The press conference held by the Office of Atoms for Peace on March 20th, 2023, did not confirm that the radioactivity detected in the ash came from the missing Cesium-137. This means that at the moment, no one knows where the Cesium-137 is exactly, which led to the point that Thai people still lack access to information on sources of pollution, and that agencies are playing a catch-up game when it comes to management of pollutants. 

This is not the first time Thai society had been faced with crises involving misplacement of radioactive materials. In the year 2000, a part of the Cobalt-60 machine used in medical operations were taken out of a medical facility only to be placed in an abandoned car park. A waste collector happened upon it and proceeded to dismantle it. The event led to 10 people suffering severe sickness, and placed more than 1,600 individuals in the area under serious risk. From Cobalt-60 in 2000 to Cesium-137 in 2023, the underlying problems has remained almost completely unchanged.
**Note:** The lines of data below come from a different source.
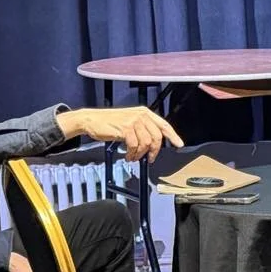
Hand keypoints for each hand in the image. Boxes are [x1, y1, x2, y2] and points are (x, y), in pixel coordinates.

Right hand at [58, 106, 181, 159]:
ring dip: (140, 154)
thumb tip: (153, 143)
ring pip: (146, 143)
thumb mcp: (129, 121)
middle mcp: (140, 115)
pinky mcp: (125, 129)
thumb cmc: (109, 122)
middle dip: (154, 151)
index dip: (173, 136)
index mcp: (144, 112)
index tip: (179, 144)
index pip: (163, 124)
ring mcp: (133, 121)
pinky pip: (135, 146)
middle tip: (149, 159)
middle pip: (157, 137)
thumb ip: (142, 128)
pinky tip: (128, 155)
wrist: (91, 120)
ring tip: (133, 157)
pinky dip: (132, 154)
The three environmental NGOs emphasize that in spite of the reassuring tones of the relevant government agencies, such as the Office of Atoms for Peace, the danger is far from over. The true destination of the Cesium-137 is still uncertain.

The three NGOs demand the relevant government agencies to:

Investigate any, and all location that may have been contaminated by the missing Cesium-137, including ash from the smelting factory or even metal products. Any waste or objects contaminated by Cesium-137 must be properly and transparently disposed. Government agencies must conduct thorough risk assessment and produce measures to alleviate environmental and health damage, as well as releasing clear and understandable information to help locals monitor the situation.

The investigation into the cause and development of the incident must be transparent to the public. This includes the effectiveness of the power plant’s safety and radioactive material management system.

If any person or agency is found to have committed wrongdoings, serious repercussions must be pursued. The wrongdoer(s) must be responsible for compensation of the damage. The compensation must not come from the state’s fund or taxpayer’s money. Serious repercussion will also prevent history from repeating itself in the future.

The relevant government agencies must summarize the lessons learned from this case, and implement regulatory measures to ensure that such events do not happen again.